=== TEXTE EXTRAIT ===

En ce début d’été, Ré à la Hune fait le point avec le président de la Communauté de Communes, Lionel Quillet, sur la politique menée et les enjeux des années à venir pour l’île de Ré.
Ré à la Hune : Quel premier bilan tirez-vous des actions menées avec les nouveaux élus, sous ce mandat débuté en 2020 ?
Lionel Quillet : Une réalisation forte achevée sous ce début de mandat concerne La Maline, qui aura pris douze ans. Et au-delà de l’infrastructure, c’est toute l’action culturelle ambitieuse qui va avec, en lien avec l’ensemble des acteurs culturels. Nous avons aussi d’’autres projets avec eux.

=== LIGNES EXTRAITES ===

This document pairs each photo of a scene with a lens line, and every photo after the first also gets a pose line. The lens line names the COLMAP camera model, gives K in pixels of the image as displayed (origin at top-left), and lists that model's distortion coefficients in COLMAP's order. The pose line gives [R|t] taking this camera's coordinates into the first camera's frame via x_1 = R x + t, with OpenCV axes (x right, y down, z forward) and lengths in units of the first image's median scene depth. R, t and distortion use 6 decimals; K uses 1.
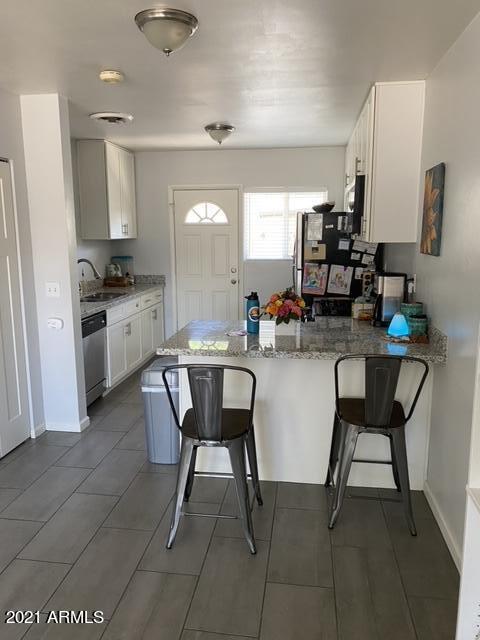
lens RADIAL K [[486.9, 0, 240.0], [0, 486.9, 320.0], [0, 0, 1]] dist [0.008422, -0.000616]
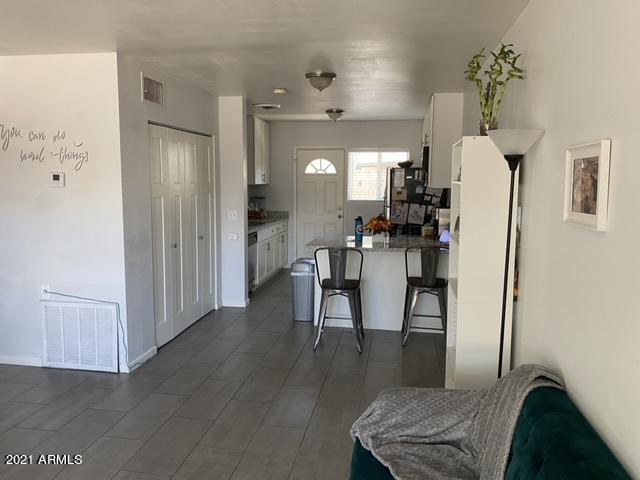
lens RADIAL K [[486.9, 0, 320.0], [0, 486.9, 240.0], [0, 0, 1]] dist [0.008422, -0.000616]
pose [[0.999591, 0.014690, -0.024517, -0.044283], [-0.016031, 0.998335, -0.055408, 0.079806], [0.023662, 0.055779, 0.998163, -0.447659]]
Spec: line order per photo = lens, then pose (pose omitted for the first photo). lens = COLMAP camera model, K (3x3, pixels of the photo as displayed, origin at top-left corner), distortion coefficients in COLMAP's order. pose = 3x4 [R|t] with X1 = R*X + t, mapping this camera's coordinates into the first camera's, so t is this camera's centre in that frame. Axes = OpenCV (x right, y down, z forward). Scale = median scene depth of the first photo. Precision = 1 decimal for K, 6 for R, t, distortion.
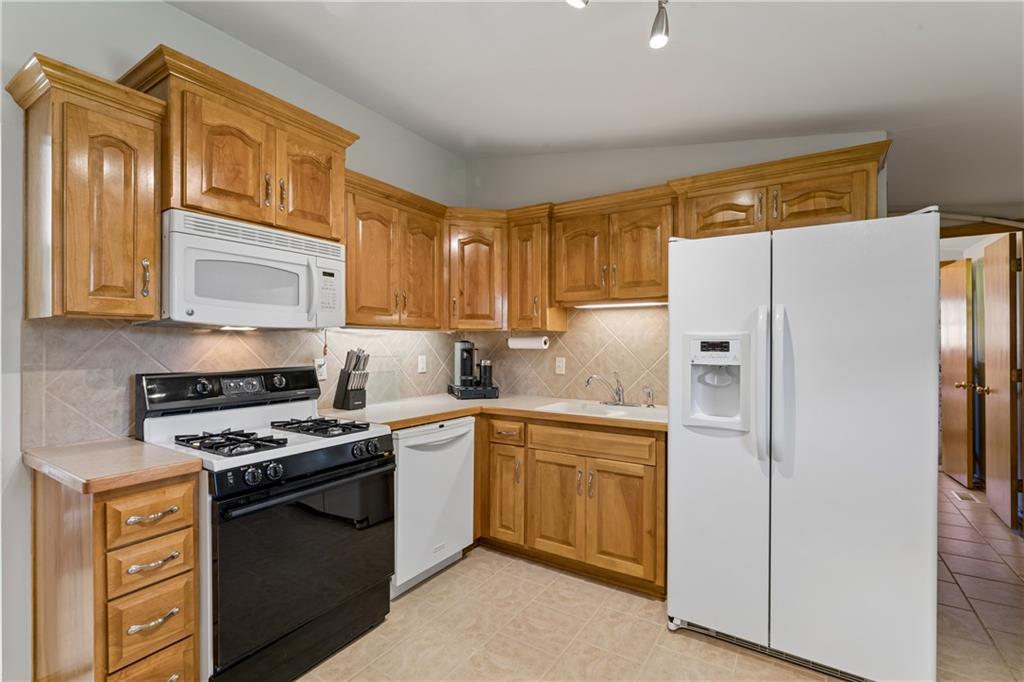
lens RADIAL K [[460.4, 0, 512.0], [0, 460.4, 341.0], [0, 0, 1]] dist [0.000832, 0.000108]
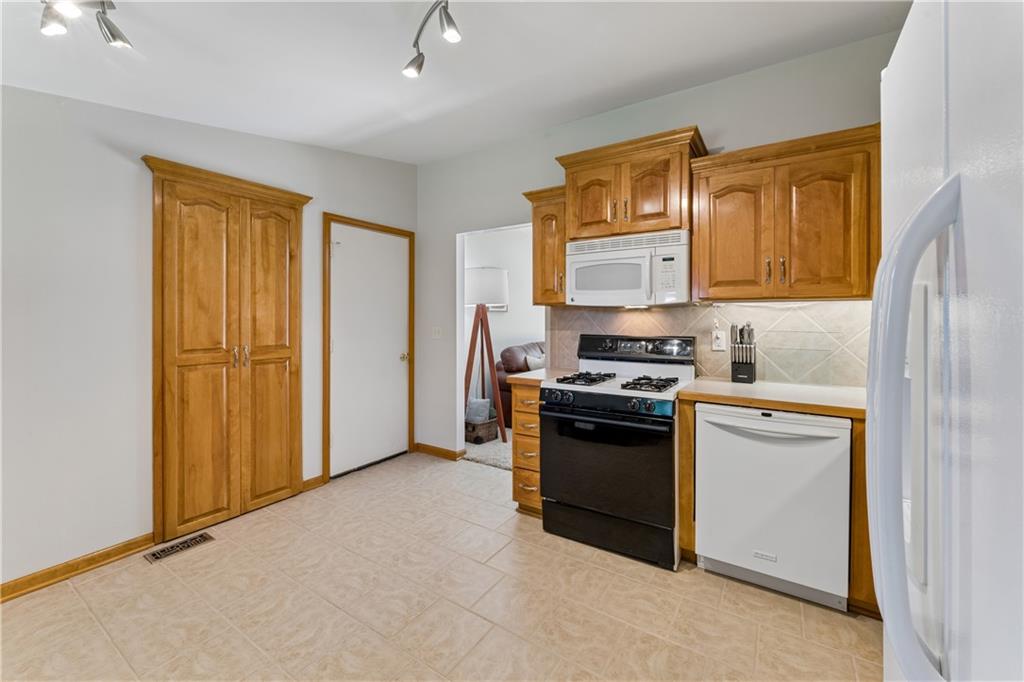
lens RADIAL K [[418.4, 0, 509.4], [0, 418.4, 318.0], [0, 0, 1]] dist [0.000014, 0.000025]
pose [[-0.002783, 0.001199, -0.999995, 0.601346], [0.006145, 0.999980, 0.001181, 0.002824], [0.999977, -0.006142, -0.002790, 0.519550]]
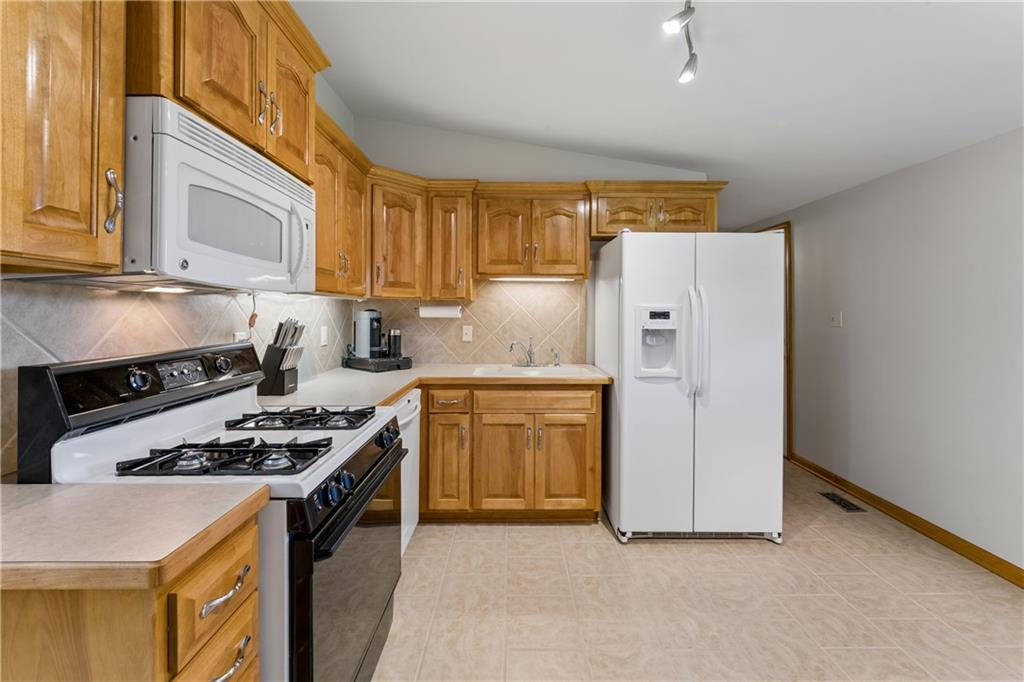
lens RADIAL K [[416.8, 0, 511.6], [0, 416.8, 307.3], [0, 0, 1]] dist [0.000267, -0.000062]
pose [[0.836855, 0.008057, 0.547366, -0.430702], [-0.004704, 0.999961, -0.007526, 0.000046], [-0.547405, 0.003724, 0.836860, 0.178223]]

===
=== LIGNES EXTRAITES ===

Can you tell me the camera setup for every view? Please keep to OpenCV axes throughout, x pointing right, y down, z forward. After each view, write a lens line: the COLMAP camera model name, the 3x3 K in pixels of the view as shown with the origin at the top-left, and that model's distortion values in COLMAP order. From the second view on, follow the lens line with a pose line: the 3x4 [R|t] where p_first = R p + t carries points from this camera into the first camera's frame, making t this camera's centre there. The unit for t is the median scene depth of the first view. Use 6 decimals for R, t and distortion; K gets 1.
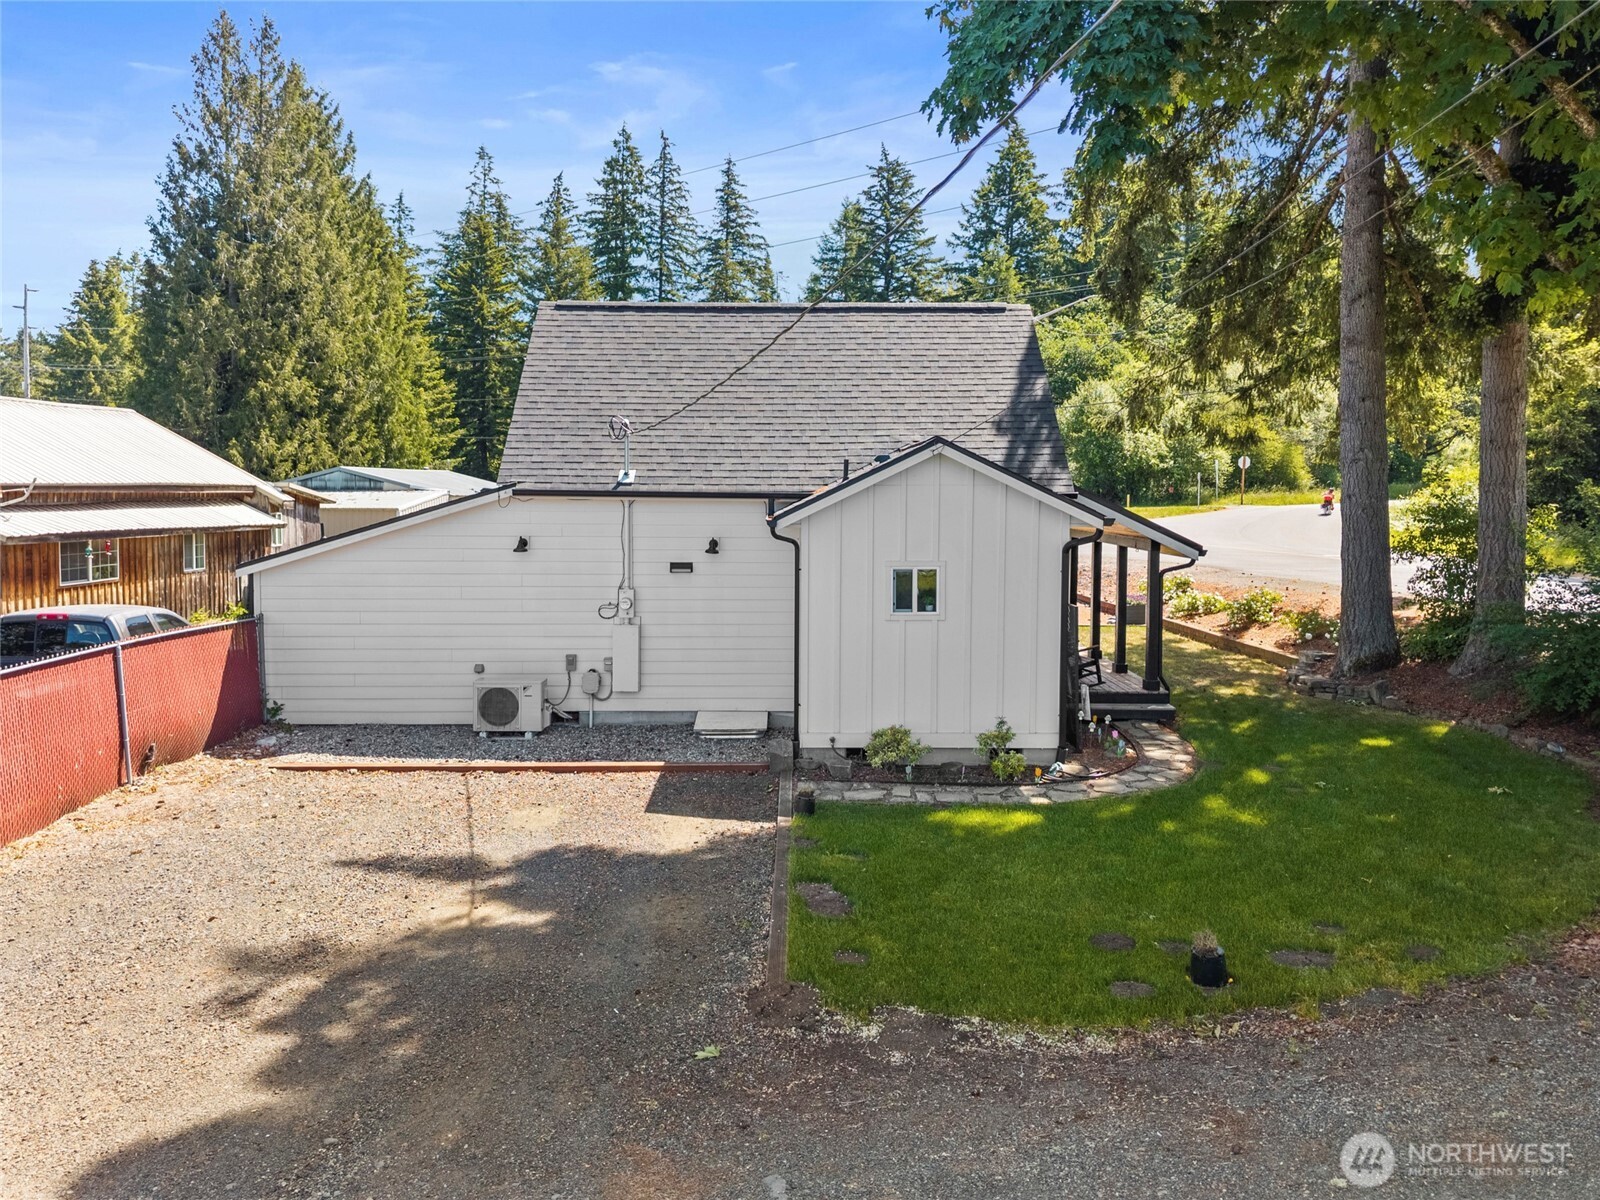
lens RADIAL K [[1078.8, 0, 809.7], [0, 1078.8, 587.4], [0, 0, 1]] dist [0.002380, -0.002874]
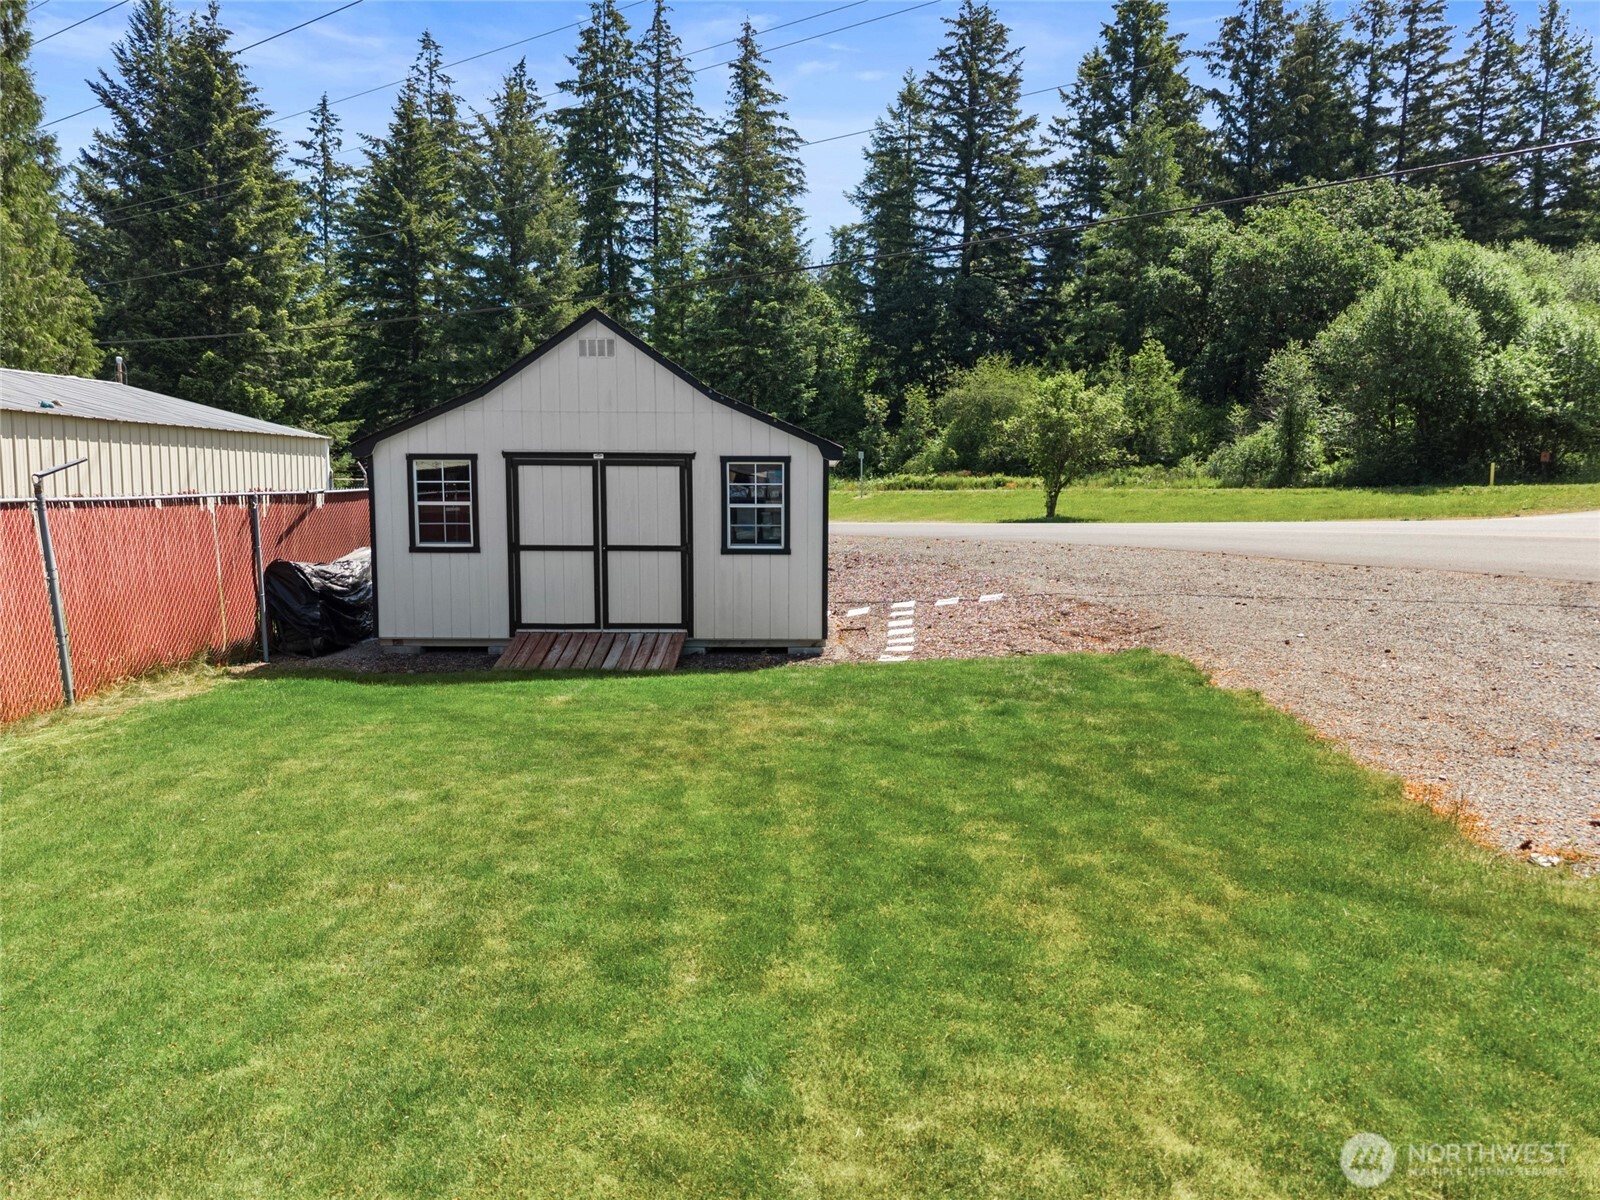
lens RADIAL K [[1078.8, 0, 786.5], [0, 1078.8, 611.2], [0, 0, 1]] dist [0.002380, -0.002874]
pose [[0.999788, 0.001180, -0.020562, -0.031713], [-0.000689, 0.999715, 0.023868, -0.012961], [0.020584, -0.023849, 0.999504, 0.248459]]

===

CONSIGNES À SUIVRE:
(A) Dans la première phrase de l'entretien, relevez sans répétition tous les mots qui commencent par une majuscule.
(B) Renvoyez le passage de l'entretien qui commence par les mots contenant "Ré à la Hune : Quel" et se termine par "projets avec eux.".

CORRIGÉ:
(A) En, Ré, Hune, Communauté, Communes, Lionel, Quillet

(B)
Ré à la Hune : Quel premier bilan tirez-vous des actions menées avec les nouveaux élus, sous ce mandat débuté en 2020 ?
Lionel Quillet : Une réalisation forte achevée sous ce début de mandat concerne La Maline, qui aura pris douze ans. Et au-delà de l’infrastructure, c’est toute l’action culturelle ambitieuse qui va avec, en lien avec l’ensemble des acteurs culturels. Nous avons aussi d’’autres projets avec eux.